The common difference is equal to the common ratio.

Question

Four numbers are in A.P. The first, the second and the fourth are in G.P. Find the numbers if the common difference is equal to the common ratio.

Let the terms of the A.P. be $a_1,a_1+d,a_1+2d,a_1+3d$ and the terms of the G.P. will be $a_1,a_1+d,a_1+3d.$ We know that $d=q.$ I am not sure what to do from here.

Answer 1

Write $\dfrac {a_1+d}{a_1} = \dfrac{a_1+3d}{a_1+d} = d$.

Now we also have $\dfrac {d}{a_1} = \dfrac {2d}{2a_1} =\dfrac{2d}{a_1+d} = d-1$.

This gives $a_1 = d$, and from $\dfrac {a_1+d}{a_1}=d$ we have $a_1=d=2$.

Answer 2

Let the four numbers in A.P. be $a-3d,a-d,a+d,a+3d$. Common difference is $2d$. Again 1st,2nd,4th are in G.P. with $2d$ as common ratio i.e. ${a-d\over a-3d}={a+3d\over a-d}=2d$.

Simplifying $(a-d)^2=(a-3d)(a+3d)$ we get $a=5d$. Putting this into ${a-d\over a-3d}=2d$ we get $d=1\implies a=5$.

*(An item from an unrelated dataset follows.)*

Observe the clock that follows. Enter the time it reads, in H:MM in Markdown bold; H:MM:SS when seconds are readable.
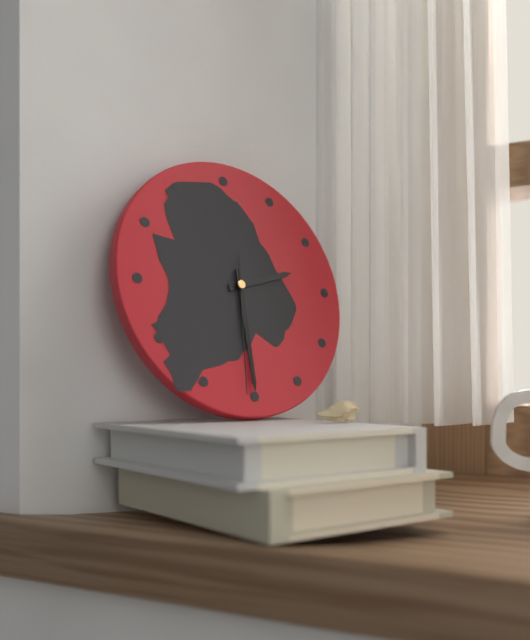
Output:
**2:30:31**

Hence the four numbers are $2,4,6$ and $8$.

Answer 3

Let the four numbers be $a_1, a_2, a_3, a_4$. The common difference $d$ will make the terms equal to $a_1, a_1+d, a_1+2d, a_1+3d$, and the terms of the geometric sequence should be $a_1, a_1+d, a_1+3d$ as you correctly mentioned.

Since $d=r$, $a_1, a_1r, a_1r^2$ are also the terms of the geometric sequence. So we have $a_1r=a_1+d$, $a_1r^2=a_1+3d$. Solving the first equation for $r$ gives $r=1+\frac{d}{a_1}$. Sustituting $r$ into the second equation gives $a_1(1+\frac{d}{a_1})^2=a_1+3d\Rightarrow a_1(1+\frac{2d}{a_1}+\frac{d^2}{a_1^2})=a_1+3d\Rightarrow a_1+2d+\frac{d^2}{a_1}=a_1+3d$

Simlifying gives $d^2=a_1d\Rightarrow d=0,a_1$.

A common difference of $0$ will give a common ratio of $1$ (since all $4$ terms are the same), so that's an extraneous solution.

The only other option is $d=a_1$.

In that case, substituting it back into $r=1+\frac{d}{a_1}$ gives $r=2$.

Therefore, since $d=r$, $d=r=a_1=2$, and so your only sequence is $2, 4, 6, 8$

Answer 4

Since the common difference $ \ d \ $ in the arithmetic progression is equal to the common ratio $ \ r \ $ in the geometric progression, the geometric progression can be written as $$ a_1 \ \ \ , \ \ \ a_2 \ \ = \ \ a_1 + d \ \ = \ \ a_1·d \ \ \ , \ \ \ a_4 \ \ = \ \ a_2 \ + \ 2·d \ \ = \ \ a_1·d \ + \ 2·d \ \ = \ \ a_1·d^2 \ \ . $$ From this last equation, we have $ \ a_1·d^2 - (a_1 + 2)·d \ = \ 0 \ \Rightarrow \ d·( \ a_1·d - [a_1 + 2] \ ) \ = \ 0 \ \ . $ Since having $ \ d = 0 \ $ would also make $ \ r = 0 \ \ , $ it must be that $ \ a_1·d \ = \ a_1 + 2 \ \ . $

That means the arithmetic sequence is $$ a_1 \ \ \ , \ \ \ a_2 \ = \ a_1 + 2 \ \ \ , \ \ \ a_3 \ = \ a_1 + 2 + d \ \ \ , \ \ \ a_4 \ = \ a_1 + 2 + 2·d \ \ , $$ which makes it evident that $ \ d = 2 \ $ and the sequence is $ \ a_1 \ , \ a_1 + 2 \ , \ a_1 + 4 \ , \ a_1 + 6 \ \ . $ But the geometric sequence then requires that $ \ a_1 + 2 \ = \ 2·a_1 \ $ and $ \ a_1 + 6 \ = \ 4·a_1 \ \ , $ either equation of which can be solved to find that $ \ a_1 \ = \ 2 \ \ . $ The progression is thus $ \ 2 \ , \ 4 \ , \ 6 \ , \ 8 \ \ . $